Oregon law says hydroelectric water rights must be converted to instream water rights “five years after the use of water under [the] hydroelectric water right ceases.” The owner of the water right on Rock Creek tried to dodge that requirement by occasionally “leasing” the right for shortterm instream use and claiming use “under” the hydroelectric right therefore never ceased. Another company then purchased the right and proposed to use it for a new hydroelectric plant.
The Water Resources Department was prepared to go along, so WaterWatch went to court. The lower courts agreed with the Department, but the Oregon Supreme Court agreed with WaterWatch and directed the Department to begin the process to convert the water right to an instream right. WaterWatch is now monitoring that process to ensure the hydroelectric right is converted to an instream water right.
Legislature approves $25.6 million drought package for Oregon rivers and freshwater habitat
WaterWatch and conservation partners developed a first-of-its-type $25.6 million drought resiliency package approved in February by the Oregon Legislature.
The package will help buffer effects of climate change and associated drought – benefitting rivers, wetlands and aquatic ecosystems.
THE PACKAGE PROVIDES STATE AGENCIES:
• $2.6 million for mapping cold water refugia, installing real-time temperature and streamflow gages, and securing instream water rights for streamflows;
• $8 million for fish passage barrier removal;
• $10 million for voluntary water right acquisitions to restore water instream;
• $5 million for aquatic habitats restoration projects.
This is a great step forward. However, additional drought resiliency measures are needed if we want healthy freshwater habitat in a climate changed world.
STATE ACTION IS NEEDED TO:
• protect minimum survival streamflows for fish during drought;
• use existing state drought tools to mandate water conservation measures for cities and agriculture;
• require real-time measurement and reporting of water use;
• set basin-specific efficiency standards to help ensure sustainable agriculture in a warming climate;
• enforce against illegal or wasteful water use;
• sustainably manage Oregon's groundwater resources.
As Oregon faces increasing incidents of drought, these and other measures are critical to ensuring protection and restoration of freshwater habitat, including cold water habitat, into the future.
Oregon’s imperiled Lake Abert finally gets state’s attention
Years of hard work by WaterWatch and conservation allies have created positive momentum for Oregon’s internationally significant Lake Abert.
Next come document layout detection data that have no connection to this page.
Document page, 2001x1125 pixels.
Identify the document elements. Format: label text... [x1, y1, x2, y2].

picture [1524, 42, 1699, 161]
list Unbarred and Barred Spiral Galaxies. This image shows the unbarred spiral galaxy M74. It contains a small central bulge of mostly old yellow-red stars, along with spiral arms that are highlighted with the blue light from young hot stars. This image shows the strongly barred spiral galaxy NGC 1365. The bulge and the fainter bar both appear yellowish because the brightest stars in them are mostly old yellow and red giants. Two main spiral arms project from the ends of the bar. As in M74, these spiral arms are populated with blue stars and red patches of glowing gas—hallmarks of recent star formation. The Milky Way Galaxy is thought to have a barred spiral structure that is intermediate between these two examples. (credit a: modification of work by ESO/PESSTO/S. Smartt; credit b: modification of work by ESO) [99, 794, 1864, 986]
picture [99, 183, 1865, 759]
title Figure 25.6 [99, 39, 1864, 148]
This spectacular Southeastern Oregon lake is second only to the Great Salt Lake in importance for migratory shorebirds in the Great Basin.
Used historically by more than 80 species of shorebirds and waterbirds, it’s particularly important to Wilson’s Phalaropes, American Avocets, North American Eared Grebes, and Snowy Plovers. But when deprived of necessary freshwater inflows from the Chewaucan River, increased salinity levels cause food relied upon by the birds to disappear. Water conditions are so dire that Lake Abert has gone dry twice in the last eight years.
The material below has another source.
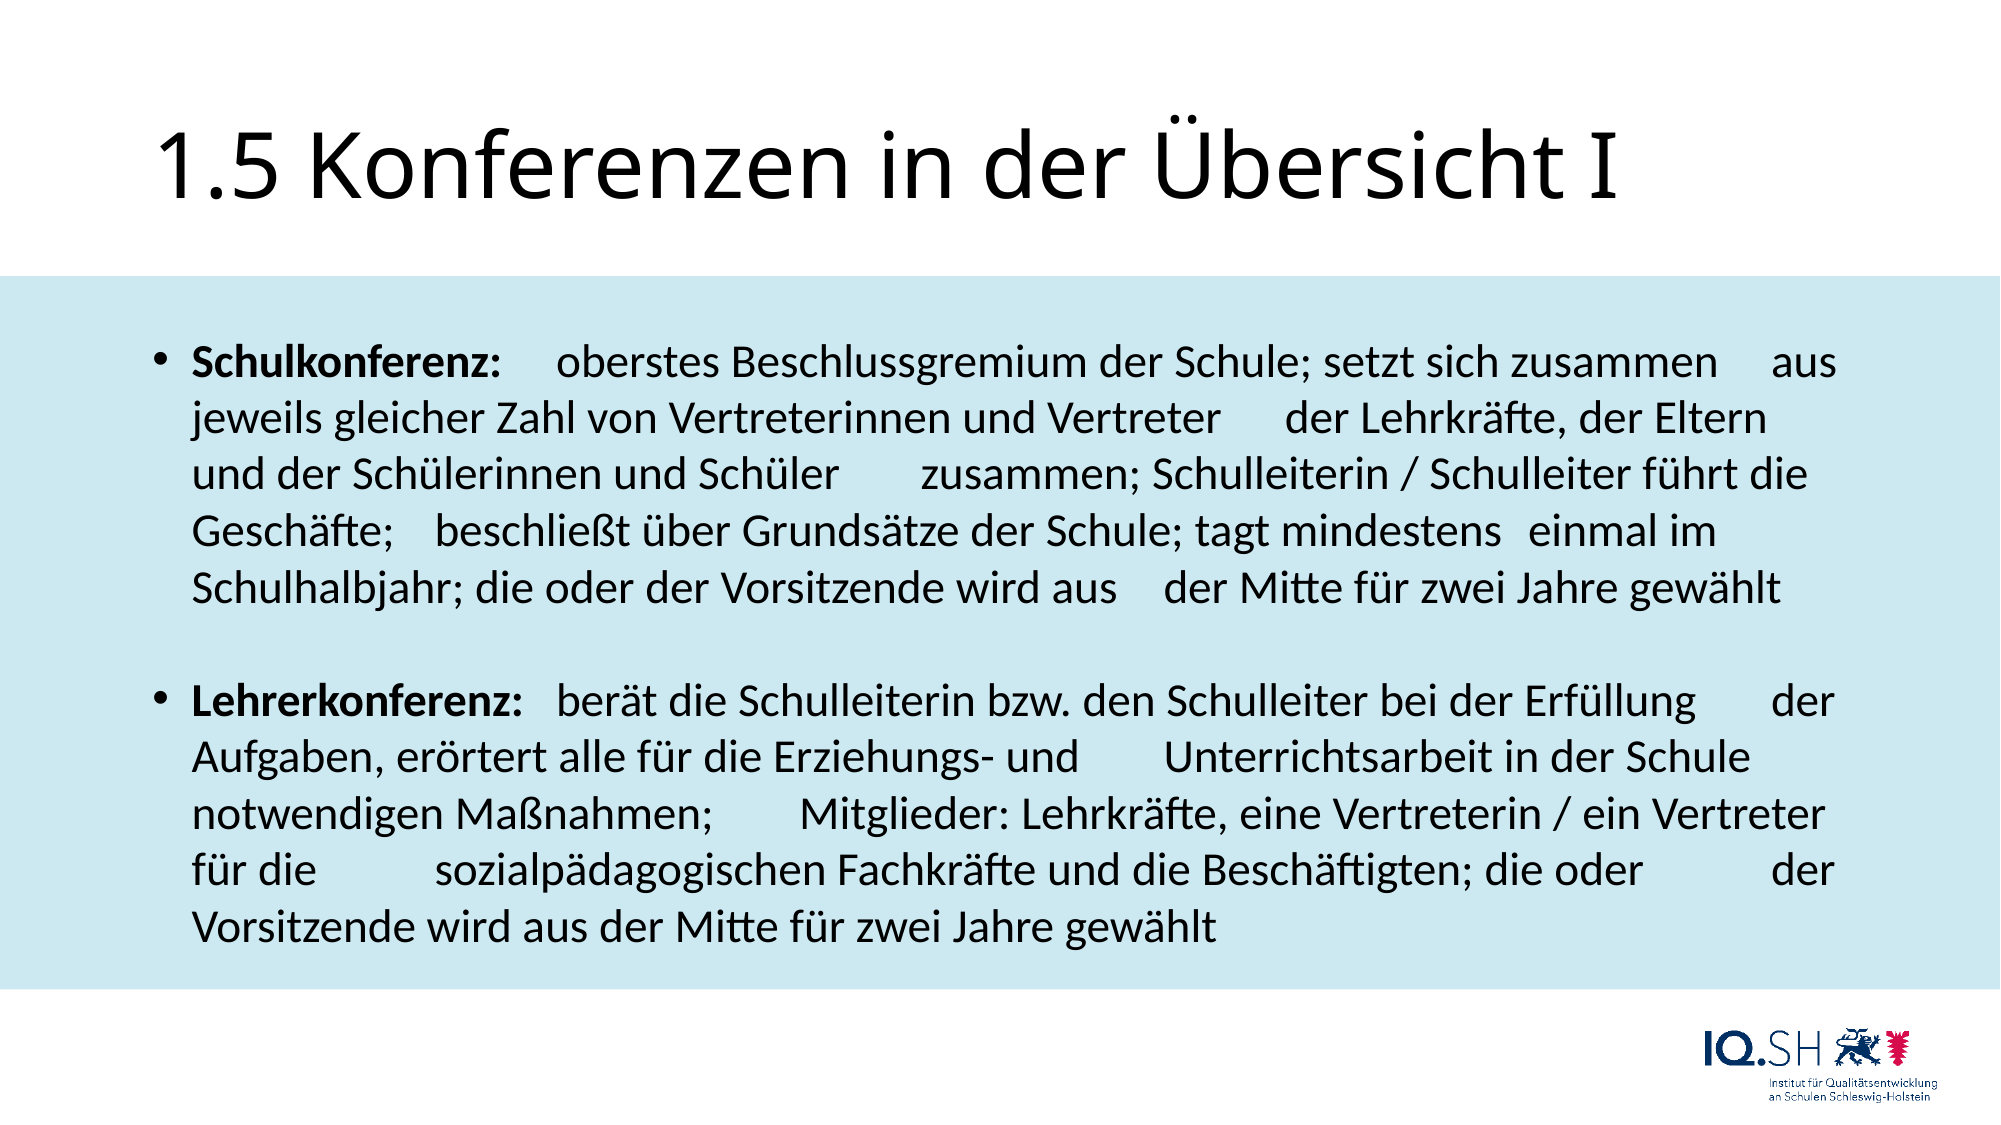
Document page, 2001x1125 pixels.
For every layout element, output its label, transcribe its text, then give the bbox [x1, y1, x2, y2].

picture [1705, 1028, 1937, 1103]
title 1.5 Konferenzen in der Übersicht I [137, 59, 1863, 278]
list Schulkonferenz: oberstes Beschlussgremium der Schule; setzt sich zusammen aus jeweils gleicher Zahl von Vertreterinnen und Vertreter der Lehrkräfte, der Eltern und der Schülerinnen und Schüler zusammen; Schulleiterin / Schulleiter führt die Geschäfte; beschließt über Grundsätze der Schule; tagt mindestens einmal im Schulhalbjahr; die oder der Vorsitzende wird aus der Mitte für zwei Jahre gewählt Lehrerkonferenz: berät die Schulleiterin bzw. den Schulleiter bei der Erfüllung der Aufgaben, erörtert alle für die Erziehungs- und Unterrichtsarbeit in der Schule notwendigen Maßnahmen; Mitglieder: Lehrkräfte, eine Vertreterin / ein Vertreter für die sozialpädagogischen Fachkräfte und die Beschäftigten; die oder der Vorsitzende wird aus der Mitte für zwei Jahre gewählt [137, 299, 1863, 982]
Following in-depth reporting by The Oregonian detailing the state’s failure to address the lake’s plight, WaterWatch and six other conservation organizations requested that Governor Kate Brown and key agencies immediately start implementing 12 needed actions. The state has now committed to working towards a solution for the lake.
We are optimistic that monitoring – foundational for understanding and conserving the lake – will soon be implemented. We know that finding solutions won’t be easy, but we’re committed to working with others to ensure that current momentum is translated into action to preserve this amazing lake.